*** Opening of EXERCISE PASSAGE ***

Prerequisites
- CMake 3.14 or later
- A C11 / C++17 compiler: GCC, Clang, or MSVC
- Git
Backend-specific requirements are listed in the relevant sections below.
Basic build
git clone https://github.com/ggml-org/ggml
cd ggml
mkdir build && cd build
cmake ..
cmake --build . --config Release -j 8
This produces the core ggml library and all examples in build/bin/. The
default build targets the CPU backend with native ISA optimizations enabled.
Backend builds
CUDA
Metal
Vulkan
HIP (AMD)
Requires the NVIDIA CUDA Toolkit (tested with CUDA 11.x and 12.x) and a
compatible NVIDIA GPU. Ensure nvcc is on your PATH.
cmake .. -DGGML_CUDA=ON
cmake --build . --config Release -j 8
Additional CUDA options:| Flag | Default | Description |
|---|
GGML_CUDA_FORCE_MMQ | OFF | Use MMQ kernels instead of cuBLAS |
GGML_CUDA_FORCE_CUBLAS | OFF | Always use cuBLAS instead of MMQ kernels |
GGML_CUDA_FA | ON | Compile FlashAttention CUDA kernels |
GGML_CUDA_GRAPHS | OFF | Enable CUDA graph capture (llama.cpp) |
GGML_CUDA_NO_VMM | OFF | Disable CUDA virtual memory management |
# Example: CUDA with cuBLAS forced on and FlashAttention for all quants
cmake .. -DGGML_CUDA=ON \
-DGGML_CUDA_FORCE_CUBLAS=ON \
-DGGML_CUDA_FA_ALL_QUANTS=ON
Metal is enabled by default on Apple platforms. macOS 12.3 or later is
recommended. The build requires Xcode Command Line Tools.
cmake .. -DGGML_METAL=ON
cmake --build . --config Release -j 8
By default the Metal shader library is embedded into the binary
(GGML_METAL_EMBED_LIBRARY=ON). To disable embedding:cmake .. -DGGML_METAL=ON -DGGML_METAL_EMBED_LIBRARY=OFF
Additional Metal options:| Flag | Default | Description |
|---|
GGML_METAL_NDEBUG | OFF | Disable Metal debugging |
GGML_METAL_SHADER_DEBUG | OFF | Compile Metal with -fno-fast-math |
GGML_METAL_MACOSX_VERSION_MIN | “ | Minimum macOS deployment target |
Vulkan support requires the Vulkan SDK
to be installed and VULKAN_SDK to be set in your environment. cmake .. -DGGML_VULKAN=ON
cmake --build . --config Release -j 8
Additional Vulkan options:| Flag | Default | Description |
|---|
GGML_VULKAN_CHECK_RESULTS | OFF | Run op correctness checks |
GGML_VULKAN_DEBUG | OFF | Enable Vulkan debug output |
GGML_VULKAN_VALIDATE | OFF | Enable Vulkan validation layers |
GGML_VULKAN_MEMORY_DEBUG | OFF | Enable memory debug output |
Requires ROCm 5.x or later. Set CMAKE_PREFIX_PATH or
ROCM_PATH to your ROCm installation directory before configuring.

*** Close of EXERCISE PASSAGE ***
*** Opening of RAW DATA ***

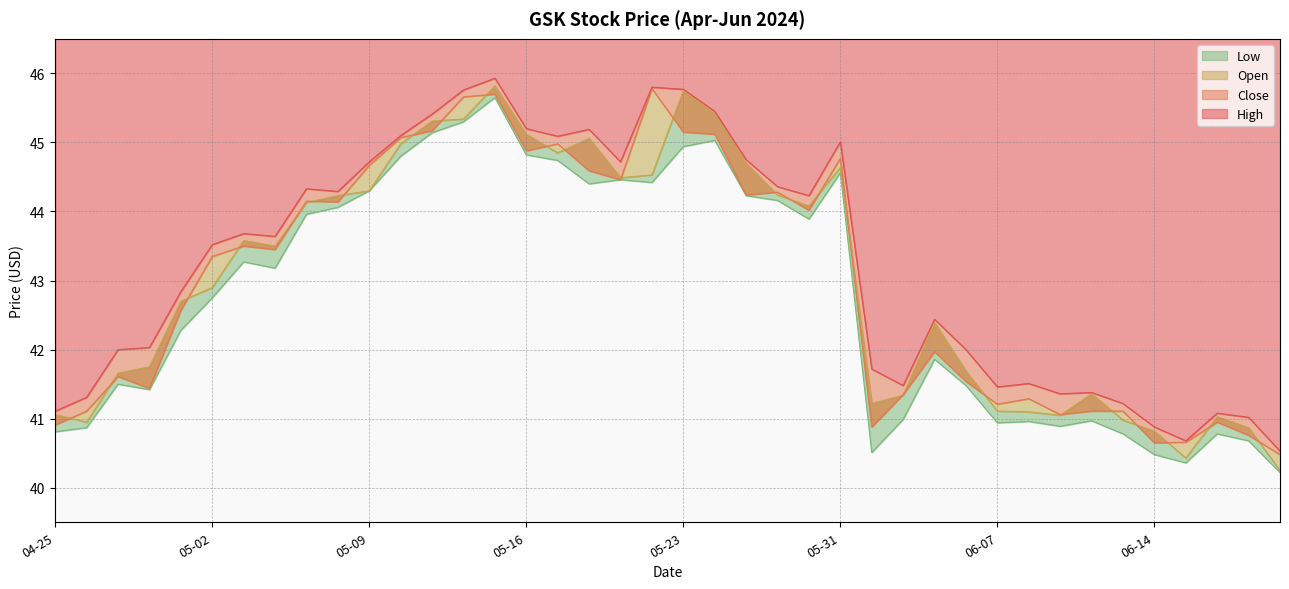

True or false: High and Low intersect in this chart.

False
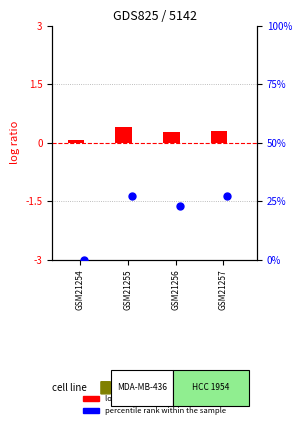

Which series contains the lowest Y value?

percentile rank within the sample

*** Close of RAW DATA ***

[EXERCISE OBJECTIVE]:
Extend the ggml build guide, starting right after its final sentence. The listing has nothing to do with the ggml build guide.

[THE ANSWER]:
cmake .. -DGGML_HIP=ON
cmake --build . --config Release -j 8
Additional HIP options:| Flag | Default | Description |
|---|
GGML_HIP_GRAPHS | OFF | Enable HIP graph capture (experimental) |
GGML_HIP_ROCWMMA_FATTN | OFF | Enable rocWMMA for FlashAttention |
GGML_HIP_MMQ_MFMA | ON | Enable MFMA MMA for CDNA in MMQ |
General CMake options
These options apply to all build configurations.
| Flag | Default | Description |
|---|
GGML_STATIC | OFF | Static link libraries |
GGML_NATIVE | ON | Optimize for the host CPU (enables AVX2, etc.) |
GGML_LTO | OFF | Enable link-time optimization |
GGML_CCACHE | ON | Use ccache if available |
GGML_BACKEND_DL | OFF | Build backends as dynamic libraries |
BUILD_SHARED_LIBS | ON | Build shared instead of static libraries |
GGML_OPENMP | ON | Use OpenMP for CPU multi-threading |
CPU instruction set options
When GGML_NATIVE=ON (the default), the compiler detects and enables all
supported ISA extensions automatically. Set individual flags only when
cross-compiling or targeting a specific baseline.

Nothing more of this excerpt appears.